Besides the phone tapes, Walker’s long narrative tape was introduced, over defense protests. “It’s our position that there are at least five tapes,” Powell contended. “I feel that if the court is going to allow one in, without having all five of these tapes, then we are only getting a portion of the story. It’s our position that these tapes were made at the direction of former defendant Masters, her father, and her attorneys, and they requested Mr. Walker to make five tapes, different tapes; that when he made one, they would listen to them and he would change them and make other tapes; and the only way the truth is going to come out is to get all of the tapes in.”
“You can introduce them if you wish, Mr. Powell,” Ginsburg said. “Or you can show that they exist or that they did exist. But that does not, to my mind, affect the admissibility of this particular tape. This particular tape is admissible.” And so the tape was played to an attentive jury.

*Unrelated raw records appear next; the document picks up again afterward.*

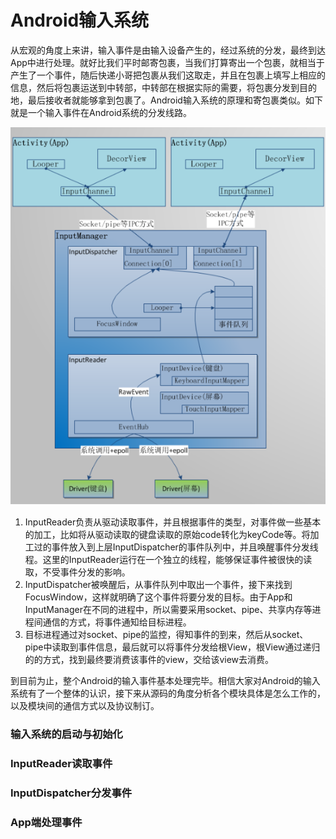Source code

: # Android输入系统

从宏观的角度上来讲，输入事件是由输入设备产生的，经过系统的分发，最终到达App中进行处理。就好比我们平时邮寄包裹，当我们打算寄出一个包裹，就相当于产生了一个事件，随后快递小哥把包裹从我们这取走，并且在包裹上填写上相应的信息，然后将包裹运送到中转部，中转部在根据实际的需要，将包裹分发到目的地，最后接收者就能够拿到包裹了。Android输入系统的原理和寄包裹类似。如下就是一个输入事件在Android系统的分发线路。

![](./images/architecture.png)

1.  InputReader负责从驱动读取事件，并且根据事件的类型，对事件做一些基本的加工，比如将从驱动读取的键盘读取的原始code转化为keyCode等。将加工过的事件放入到上层InputDispatcher的事件队列中，并且唤醒事件分发线程。这里的InputReader运行在一个独立的线程，能够保证事件被很快的读取，不受事件分发的影响。
2.  InputDispatcher被唤醒后，从事件队列中取出一个事件，接下来找到FocusWindow，这样就明确了这个事件将要分发的目标。由于App和InputManager在不同的进程中，所以需要采用socket、pipe、共享内存等进程间通信的方式，将事件通知给目标进程。
3.  目标进程通过对socket、pipe的监控，得知事件的到来，然后从socket、pipe中读取到事件信息，最后就可以将事件分发给根View，根View通过递归的的方式，找到最终要消费该事件的view，交给该view去消费。

到目前为止，整个Android的输入事件基本处理完毕。相信大家对Android的输入系统有了一个整体的认识，接下来从源码的角度分析各个模块具体是怎么工作的，以及模块间的通信方式以及协议制订。

### 输入系统的启动与初始化
### InputReader读取事件
### InputDispatcher分发事件
### App端处理事件
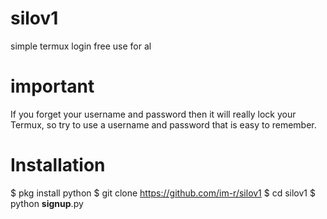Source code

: # silov1
simple termux login free use for al

# important
If you forget your username and password then it will really lock your Termux, so try to use a username and password that is easy to remember.

# Installation
$ pkg install python
$ git clone https://github.com/im-r/silov1
$ cd silov1
$ python __signup__.py
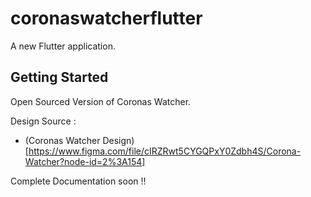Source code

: # coronaswatcherflutter

A new Flutter application.

## Getting Started

Open Sourced Version of Coronas Watcher.

Design Source : 
- (Coronas Watcher Design)[https://www.figma.com/file/cIRZRwt5CYGQPxY0Zdbh4S/Corona-Watcher?node-id=2%3A154]

Complete Documentation soon !!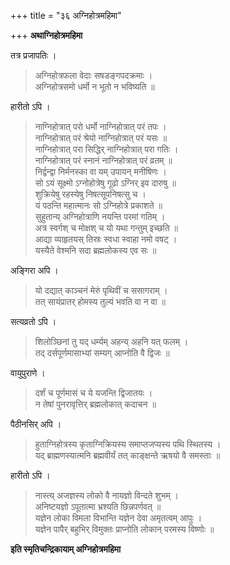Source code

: +++
title = "३६ अग्निहोत्रमहिमा"

+++
**अथाग्निहोत्रमहिमा**

तत्र प्रजापतिः ।

> अग्निहोत्रफला वेदाः सषडङ्गपदक्रमाः ।  
> अग्निहोत्रसमो धर्मो न भूतो न भविष्यति ॥

हारीतो ऽपि ।

> नाग्निहोत्रात् परो धर्मो नाग्निहोत्रात् परं तपः ।  
> नाग्निहोत्रात् परं श्रेयो नाग्निहोत्रात् परं यसः ॥  
> नाग्निहोत्रात् परा सिद्धिर् नाग्निहोत्रात् परा गतिः ।  
> नाग्निहोत्रात् परं स्नानं नाग्निहोत्रात् परं व्रतम् ॥  
> निर्द्वन्द्वा निर्मनस्का वा यम् उपायन् मनीषिणः ।  
> सो ऽयं सूक्ष्मो ऽग्नोहोत्रेषु गूढो ऽग्निर् इव दारुषु ॥  
> शुक्रियेषु रहस्येषु निषत्सूपनिषत्सु च ।  
> यं पठन्ति महात्मानः सो ऽग्निहोत्रे प्रकाशते ॥  
> सुहुतान्य् अग्निहोत्राणि नयन्ति परमां गतिम् ।  
> अत्र स्वर्गश् च मोक्षश् च यो यथा गन्तुम् इच्छति ॥  
> आद्या व्याहृतयस् तिस्रः स्वधा स्वाहा नमो वषट् ।  
> यस्यैते वेश्मनि सदा ब्रह्मलोकस्य एव सः ॥

अङ्गिरा अपि ।

> यो दद्यात् काञ्चनं मेरुं पृथिवीं च ससागराम् ।  
> तत् सायंप्रातर् होमस्य तुल्यं भवति वा न वा ॥

सत्यव्रतो ऽपि ।

> शिलोञ्छिनां तु यद् धर्म्यम् अहन्य् अहनि यत् फलम् ।  
> तद् दर्सपूर्णमासाभ्यां सम्यग् आप्नोति वै द्विजः ॥

वायुपुराणे ।

> दर्शं च पूर्णमासं च ये यजन्ति द्विजातयः ।  
> न तेषां पुनरावृत्तिर् ब्रह्मलोकात् कदाचन ॥

पैठीनसिर् अपि ।

> हुताग्निहोत्रस्य कृताग्निक्रियस्य समाप्तजप्यस्य पथि स्थितस्य ।  
> यद् ब्राह्मणस्यात्मनि ब्रह्मवीर्यं तत् काङ्क्षन्ते ऋषयो वै समस्ताः ॥

हारीतो ऽपि ।

> नास्त्य् अजज्ञस्य लोको वै नायज्ञो विन्दते शुभम् ।  
> अनिष्टयज्ञो ऽपूतात्मा भ्रश्यति छिन्नपर्णवत् ॥  
> यज्ञेन लोका विमला विभान्ति यज्ञेन देवा अमृतत्वम् आपुः ।  
> यज्ञेन पापैर् बहुभिर् विमुक्तः प्राप्नोति लोकान् परमस्य विष्णोः ॥

**इति स्मृतिचन्द्रिकायाम् अग्निहोत्रमहिमा**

/> A few more defense witnesses appeared, the significance of their testimony not always readable in the faces of the jurors, who were beginning to chafe at the length of the trial, gone into the new year now, and were beginning to bicker among themselves. Ruthe Snelling and Lois Bollinger, who had become friends in their weeks of enforced togetherness, were particularly aggravated by a fellow juror with what they considered an overbearing, boastful manner. Throughout the trial, that woman had bragged incessantly about her domestic accomplishments: sewed all her own clothes; canned all her own vegetables; made all her own jams and jellies, honey, syrups; even dried her own raisins. One afternoon when she came in from lunch complaining that she hadn’t been able to get an omelette, Lois couldn’t resist. “Why didn’t you lay your own eggs?” Lois asked.
“Don’t talk to your roommate. They could use her against you in court,” Tom Breslin had warned Hope at the Visalia jail. And Vanessa Guillory now appeared to tell the court that Hope had talked of two men who had burst into the ranch house and attacked her, and that when she was free, she’d run outdoors into the orange grove.
Mary Crane, a doctor’s wife who lived between Porterville and Springville, said that on the murder weekend, either Saturday or Sunday afternoon, around 1:30, she’d seen a dark green foreign car pulling into the ranch road as she was driving past with her children. Another man was opening the gate for the man in the car. Mrs. Crane said she didn’t see either of those men in the courtroom.
Dolly Hicklin took the stand, but she was not allowed to testify about the murder of her husband by a man named E. E. Taylor. “We are going far afield,” Jim Heusdens said, when Mrs. Hicklin appeared. “The only statement we have got is by Mr. Walker saying that he and Mrs. Masters went to the Taylor residence and now, because Mr. Taylor has been convicted of murder, we are to believe that he also killed Mr. Ashlock.”
Co-counsel Walker defended Mrs. Hicklin’s appearance. “Through this witness, we are going to show that the person who lived at 1122 North Gordon on February 25, 1973, was a man named Edward Eugene Taylor. The People have questioned the fact that the defendant Walker identified the person at that address, that he took Mrs. Masters to see an Edward Eugene Taylor, and we are now attempting to show that this is the person who lives at that address.”